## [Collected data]

* * * * * * * * *

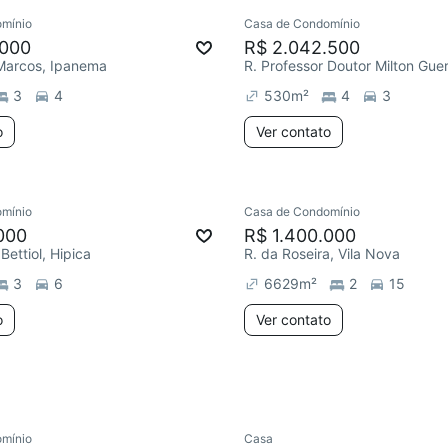
mínio
Casa de Condomínio
ar
Redecorar
.000
R$ 2.042.500
 Marcos, Ipanema
3
4
530
m²
4
3
o
Ver contato
mínio
Casa de Condomínio
000
R$ 1.400.000
Bettiol, Hipica
R. da Roseira, Vila Nova
3
6
6629
m²
2
15
o
Ver contato
mínio
Casa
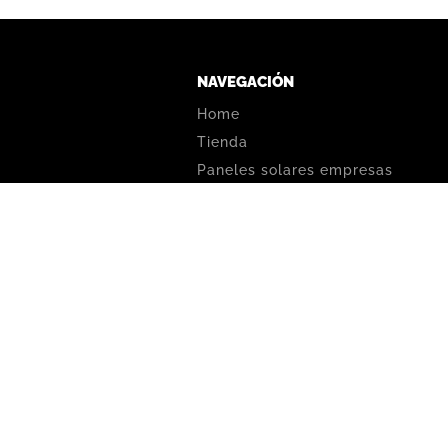
NAVEGACIÓN
Home
Tienda
Paneles solares empresas
 solares
La solución a los cortes de luz
olares
Nosotros
o (all in one)
Contacto
es
¿Qué es un generador solar?
s y convertidores
Condiciones generales,
recomendaciones y garantía
es de carga solar
ión de piletas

* * * * * * * * *

## [Assigned task]
Put every line of text from all the records above into a numbered list, skipping any blank lines. Leave the picture markers out of your answer.

## [Final answer]
1. mínio
2. Casa de Condomínio
3. ar
4. Redecorar
5. .000
6. R$ 2.042.500
7.  Marcos, Ipanema
8. 3
9. 4
10. 530
11. m²
12. 4
13. 3
14. o
15. Ver contato
16. mínio
17. Casa de Condomínio
18. 000
19. R$ 1.400.000
20. Bettiol, Hipica
21. R. da Roseira, Vila Nova
22. 3
23. 6
24. 6629
25. m²
26. 2
27. 15
28. o
29. Ver contato
30. mínio
31. Casa
32. NAVEGACIÓN
33. Home
34. Tienda
35. Paneles solares empresas
36.  solares
37. La solución a los cortes de luz
38. olares
39. Nosotros
40. o (all in one)
41. Contacto
42. es
43. ¿Qué es un generador solar?
44. s y convertidores
45. Condiciones generales,
46. recomendaciones y garantía
47. es de carga solar
48. ión de piletas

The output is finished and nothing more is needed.